> _Exercise_
The expected output is the data below, restated word for word.

> _Provided records_
^^^^^^^^^^^^^^^^
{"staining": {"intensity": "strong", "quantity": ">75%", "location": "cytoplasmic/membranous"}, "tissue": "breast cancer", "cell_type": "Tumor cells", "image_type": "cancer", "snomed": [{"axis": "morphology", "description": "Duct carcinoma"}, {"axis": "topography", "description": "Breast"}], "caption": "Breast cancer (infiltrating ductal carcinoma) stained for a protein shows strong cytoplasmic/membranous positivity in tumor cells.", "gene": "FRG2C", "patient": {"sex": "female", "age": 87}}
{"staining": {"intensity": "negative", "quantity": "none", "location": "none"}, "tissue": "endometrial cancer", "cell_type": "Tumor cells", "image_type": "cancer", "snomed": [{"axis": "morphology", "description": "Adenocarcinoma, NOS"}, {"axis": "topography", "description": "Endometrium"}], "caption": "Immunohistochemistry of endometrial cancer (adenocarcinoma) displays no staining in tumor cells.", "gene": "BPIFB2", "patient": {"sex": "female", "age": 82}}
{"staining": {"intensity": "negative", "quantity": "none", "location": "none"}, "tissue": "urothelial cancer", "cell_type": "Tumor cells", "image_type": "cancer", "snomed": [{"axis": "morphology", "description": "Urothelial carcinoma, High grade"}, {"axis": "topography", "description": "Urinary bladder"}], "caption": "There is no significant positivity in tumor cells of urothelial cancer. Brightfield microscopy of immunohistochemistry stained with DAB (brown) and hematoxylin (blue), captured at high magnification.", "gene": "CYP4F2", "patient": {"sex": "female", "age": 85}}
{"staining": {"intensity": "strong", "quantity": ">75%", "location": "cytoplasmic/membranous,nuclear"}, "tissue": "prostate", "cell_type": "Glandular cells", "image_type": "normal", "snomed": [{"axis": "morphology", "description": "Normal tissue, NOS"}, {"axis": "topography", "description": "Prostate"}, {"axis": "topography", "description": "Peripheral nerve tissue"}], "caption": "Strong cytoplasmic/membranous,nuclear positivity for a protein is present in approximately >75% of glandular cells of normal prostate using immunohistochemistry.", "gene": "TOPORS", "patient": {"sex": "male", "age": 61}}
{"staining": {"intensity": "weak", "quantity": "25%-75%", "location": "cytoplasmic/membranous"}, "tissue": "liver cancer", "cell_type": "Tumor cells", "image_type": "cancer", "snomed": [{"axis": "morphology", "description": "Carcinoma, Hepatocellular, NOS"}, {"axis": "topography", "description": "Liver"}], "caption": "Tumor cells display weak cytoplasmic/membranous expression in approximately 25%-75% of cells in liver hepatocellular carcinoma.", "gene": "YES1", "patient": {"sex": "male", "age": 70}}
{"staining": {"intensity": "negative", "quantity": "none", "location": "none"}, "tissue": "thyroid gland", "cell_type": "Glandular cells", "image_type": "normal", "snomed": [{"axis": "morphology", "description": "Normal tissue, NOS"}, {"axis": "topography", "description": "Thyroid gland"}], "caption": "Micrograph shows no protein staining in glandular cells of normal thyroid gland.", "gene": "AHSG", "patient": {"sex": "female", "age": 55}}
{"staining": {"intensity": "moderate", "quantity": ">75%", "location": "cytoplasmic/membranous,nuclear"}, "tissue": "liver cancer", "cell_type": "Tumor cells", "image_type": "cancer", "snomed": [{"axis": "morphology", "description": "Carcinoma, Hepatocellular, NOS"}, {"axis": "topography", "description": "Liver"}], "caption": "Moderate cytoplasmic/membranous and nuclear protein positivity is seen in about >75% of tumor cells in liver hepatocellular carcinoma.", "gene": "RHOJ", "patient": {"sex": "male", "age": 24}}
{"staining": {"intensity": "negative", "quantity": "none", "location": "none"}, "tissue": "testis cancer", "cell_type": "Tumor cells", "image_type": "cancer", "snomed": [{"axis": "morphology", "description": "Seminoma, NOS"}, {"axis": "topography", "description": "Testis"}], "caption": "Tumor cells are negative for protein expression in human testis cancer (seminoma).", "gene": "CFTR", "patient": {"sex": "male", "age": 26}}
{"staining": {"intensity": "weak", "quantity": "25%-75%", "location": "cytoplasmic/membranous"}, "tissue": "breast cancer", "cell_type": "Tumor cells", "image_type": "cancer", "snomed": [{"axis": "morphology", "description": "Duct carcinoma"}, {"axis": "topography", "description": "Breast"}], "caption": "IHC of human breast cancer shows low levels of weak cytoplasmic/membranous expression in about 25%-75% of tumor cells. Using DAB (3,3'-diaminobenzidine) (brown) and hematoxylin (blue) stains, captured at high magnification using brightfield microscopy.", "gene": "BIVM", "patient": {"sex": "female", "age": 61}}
^^^^^^^^^^^^^^^^
> _Answer to the problem_
{"staining": {"intensity": "strong", "quantity": ">75%", "location": "cytoplasmic/membranous"}, "tissue": "breast cancer", "cell_type": "Tumor cells", "image_type": "cancer", "snomed": [{"axis": "morphology", "description": "Duct carcinoma"}, {"axis": "topography", "description": "Breast"}], "caption": "Breast cancer (infiltrating ductal carcinoma) stained for a protein shows strong cytoplasmic/membranous positivity in tumor cells.", "gene": "FRG2C", "patient": {"sex": "female", "age": 87}}
{"staining": {"intensity": "negative", "quantity": "none", "location": "none"}, "tissue": "endometrial cancer", "cell_type": "Tumor cells", "image_type": "cancer", "snomed": [{"axis": "morphology", "description": "Adenocarcinoma, NOS"}, {"axis": "topography", "description": "Endometrium"}], "caption": "Immunohistochemistry of endometrial cancer (adenocarcinoma) displays no staining in tumor cells.", "gene": "BPIFB2", "patient": {"sex": "female", "age": 82}}
{"staining": {"intensity": "negative", "quantity": "none", "location": "none"}, "tissue": "urothelial cancer", "cell_type": "Tumor cells", "image_type": "cancer", "snomed": [{"axis": "morphology", "description": "Urothelial carcinoma, High grade"}, {"axis": "topography", "description": "Urinary bladder"}], "caption": "There is no significant positivity in tumor cells of urothelial cancer. Brightfield microscopy of immunohistochemistry stained with DAB (brown) and hematoxylin (blue), captured at high magnification.", "gene": "CYP4F2", "patient": {"sex": "female", "age": 85}}
{"staining": {"intensity": "strong", "quantity": ">75%", "location": "cytoplasmic/membranous,nuclear"}, "tissue": "prostate", "cell_type": "Glandular cells", "image_type": "normal", "snomed": [{"axis": "morphology", "description": "Normal tissue, NOS"}, {"axis": "topography", "description": "Prostate"}, {"axis": "topography", "description": "Peripheral nerve tissue"}], "caption": "Strong cytoplasmic/membranous,nuclear positivity for a protein is present in approximately >75% of glandular cells of normal prostate using immunohistochemistry.", "gene": "TOPORS", "patient": {"sex": "male", "age": 61}}
{"staining": {"intensity": "weak", "quantity": "25%-75%", "location": "cytoplasmic/membranous"}, "tissue": "liver cancer", "cell_type": "Tumor cells", "image_type": "cancer", "snomed": [{"axis": "morphology", "description": "Carcinoma, Hepatocellular, NOS"}, {"axis": "topography", "description": "Liver"}], "caption": "Tumor cells display weak cytoplasmic/membranous expression in approximately 25%-75% of cells in liver hepatocellular carcinoma.", "gene": "YES1", "patient": {"sex": "male", "age": 70}}
{"staining": {"intensity": "negative", "quantity": "none", "location": "none"}, "tissue": "thyroid gland", "cell_type": "Glandular cells", "image_type": "normal", "snomed": [{"axis": "morphology", "description": "Normal tissue, NOS"}, {"axis": "topography", "description": "Thyroid gland"}], "caption": "Micrograph shows no protein staining in glandular cells of normal thyroid gland.", "gene": "AHSG", "patient": {"sex": "female", "age": 55}}
{"staining": {"intensity": "moderate", "quantity": ">75%", "location": "cytoplasmic/membranous,nuclear"}, "tissue": "liver cancer", "cell_type": "Tumor cells", "image_type": "cancer", "snomed": [{"axis": "morphology", "description": "Carcinoma, Hepatocellular, NOS"}, {"axis": "topography", "description": "Liver"}], "caption": "Moderate cytoplasmic/membranous and nuclear protein positivity is seen in about >75% of tumor cells in liver hepatocellular carcinoma.", "gene": "RHOJ", "patient": {"sex": "male", "age": 24}}
{"staining": {"intensity": "negative", "quantity": "none", "location": "none"}, "tissue": "testis cancer", "cell_type": "Tumor cells", "image_type": "cancer", "snomed": [{"axis": "morphology", "description": "Seminoma, NOS"}, {"axis": "topography", "description": "Testis"}], "caption": "Tumor cells are negative for protein expression in human testis cancer (seminoma).", "gene": "CFTR", "patient": {"sex": "male", "age": 26}}
{"staining": {"intensity": "weak", "quantity": "25%-75%", "location": "cytoplasmic/membranous"}, "tissue": "breast cancer", "cell_type": "Tumor cells", "image_type": "cancer", "snomed": [{"axis": "morphology", "description": "Duct carcinoma"}, {"axis": "topography", "description": "Breast"}], "caption": "IHC of human breast cancer shows low levels of weak cytoplasmic/membranous expression in about 25%-75% of tumor cells. Using DAB (3,3'-diaminobenzidine) (brown) and hematoxylin (blue) stains, captured at high magnification using brightfield microscopy.", "gene": "BIVM", "patient": {"sex": "female", "age": 61}}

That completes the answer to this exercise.